● **TAREFAS ESCRITAS**
[1] Diga se cada afirmação concorda com o texto sobre neurotecnologias, respondendo sim ou não e citando literalmente as palavras que decidem: (a) definir justiça de maneira matematicamente rigorosa é fácil; (b) medidas práticas contra o preconceito nas tecnologias já estão em discussão na indústria e na academia; (c) os esportes estão entre as áreas em que pessoas aprimoradas podem obter vantagens.
[2] No texto sobre neurotecnologias, há exemplos de áreas da vida em que quem se aprimora mental ou fisicamente pode ganhar vantagens significativas. Liste todas essas áreas.

● **BLOCO DE TEXTO**
Igualdade.  As neurotecnologias e a IA têm o potencial de agravar as desigualdades existentes na sociedade, se não forem desenvolvidas e implementadas de forma justa e acessível a todos. 

O aumento na pressão para adotar neurotecnologias aprimoradas pode criar uma divisão entre as pessoas que têm acesso a essas tecnologias e aquelas que não têm. Aqueles que são capazes de se aprimorar mentalmente ou fisicamente podem ganhar vantagens significativas em várias áreas da vida, como trabalho, educação ou esportes. Isso pode levar a uma sociedade onde aqueles que não têm acesso ou escolhem não usar essas tecnologias sejam vistos como inferiores ou menos capazes. Essa discriminação pode ser semelhante à que já existe em relação a deficiências físicas ou mentais, onde as pessoas são estigmatizadas ou marginalizadas por causa de suas diferenças.

Viés. Quando as decisões científicas ou tecnológicas são baseadas em um conjunto restrito de conceitos e normas sistêmicas, estruturais ou sociais,a tecnologia resultante pode privilegiar certos grupos e prejudicar outros. Um estudo de 201512 descobriu que anúncios de empregos exibidos para usuários do sexo feminino pelo algoritmo de publicidade do Google pagam menos do que aqueles exibidos para homens. Da mesma forma, uma investigação da ProPublica revelou no ano passado que os algoritmos usados ​​pelas agências de aplicação da lei dos EUA preveem erroneamente que réus negros têm maior probabilidade de reincidência do que réus brancos com antecedentes criminais semelhantes (go.nature.com/29aznyw). Tais vieses podem se tornar embutidos em dispositivos neurais. De fato, os pesquisadores que examinaram esses tipos de casos mostraram que definir justiça de maneira matematicamente rigorosa é muito difícil (go.nature.com/2ztfjt9).

Medidas práticas para combater o preconceito nas tecnologias já estão sendo discutidas na indústria e na academia. Essas discussões e debates públicos contínuos são necessários para moldar definições de preconceitos problemáticos e, de forma mais geral, de normalidade.

(Registros de uma fonte de dados)

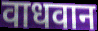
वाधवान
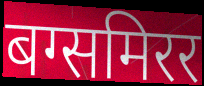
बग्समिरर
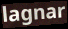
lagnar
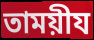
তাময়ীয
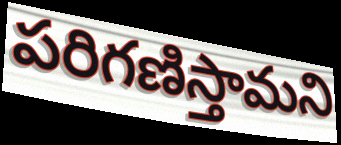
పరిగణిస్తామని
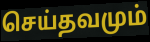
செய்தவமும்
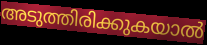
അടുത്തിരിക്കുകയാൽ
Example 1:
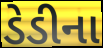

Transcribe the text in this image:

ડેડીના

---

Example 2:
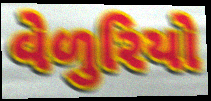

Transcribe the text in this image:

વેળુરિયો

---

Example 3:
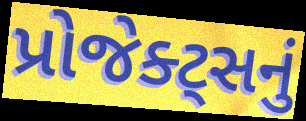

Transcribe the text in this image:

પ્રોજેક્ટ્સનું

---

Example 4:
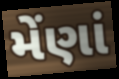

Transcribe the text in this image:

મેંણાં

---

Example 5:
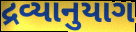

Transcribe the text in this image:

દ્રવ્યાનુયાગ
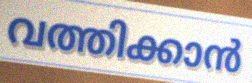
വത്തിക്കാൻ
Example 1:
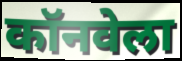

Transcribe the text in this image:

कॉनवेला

...

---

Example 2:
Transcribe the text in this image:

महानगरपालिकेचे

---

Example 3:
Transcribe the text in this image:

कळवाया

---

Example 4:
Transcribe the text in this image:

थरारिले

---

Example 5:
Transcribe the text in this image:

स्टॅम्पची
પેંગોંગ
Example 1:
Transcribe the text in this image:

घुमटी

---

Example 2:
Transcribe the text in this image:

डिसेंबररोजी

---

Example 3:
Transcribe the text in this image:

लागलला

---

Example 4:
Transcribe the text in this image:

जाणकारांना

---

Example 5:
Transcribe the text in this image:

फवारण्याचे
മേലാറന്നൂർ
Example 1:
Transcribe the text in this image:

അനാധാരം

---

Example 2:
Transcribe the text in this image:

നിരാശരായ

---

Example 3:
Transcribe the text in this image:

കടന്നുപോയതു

...

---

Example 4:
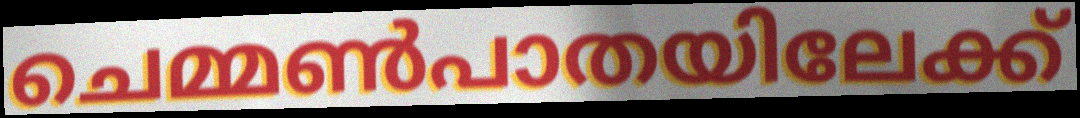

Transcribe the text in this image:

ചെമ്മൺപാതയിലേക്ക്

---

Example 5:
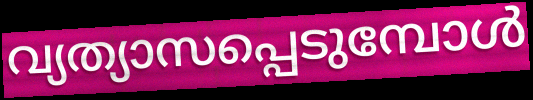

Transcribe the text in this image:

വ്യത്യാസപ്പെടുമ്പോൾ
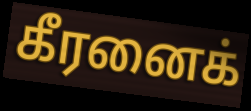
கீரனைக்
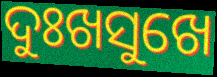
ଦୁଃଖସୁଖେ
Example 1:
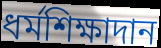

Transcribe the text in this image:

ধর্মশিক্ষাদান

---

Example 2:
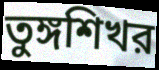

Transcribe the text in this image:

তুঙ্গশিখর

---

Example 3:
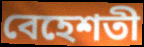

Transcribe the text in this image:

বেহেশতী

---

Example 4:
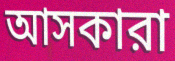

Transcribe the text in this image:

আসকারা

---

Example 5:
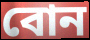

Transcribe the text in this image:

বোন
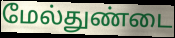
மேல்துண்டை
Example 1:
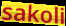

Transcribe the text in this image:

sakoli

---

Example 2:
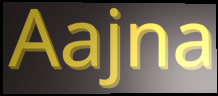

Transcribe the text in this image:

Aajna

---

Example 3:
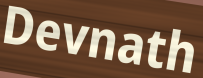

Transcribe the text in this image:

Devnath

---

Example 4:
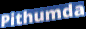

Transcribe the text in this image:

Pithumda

● **RESPOSTAS POR TAREFA**
[1]
(a) Não: "definir justiça de maneira matematicamente rigorosa é muito difícil".
(b) Sim: "Medidas práticas para combater o preconceito nas tecnologias já estão sendo discutidas na indústria e na academia".
(c) Sim: "como trabalho, educação ou esportes".

[2] Trabalho, educação e esportes.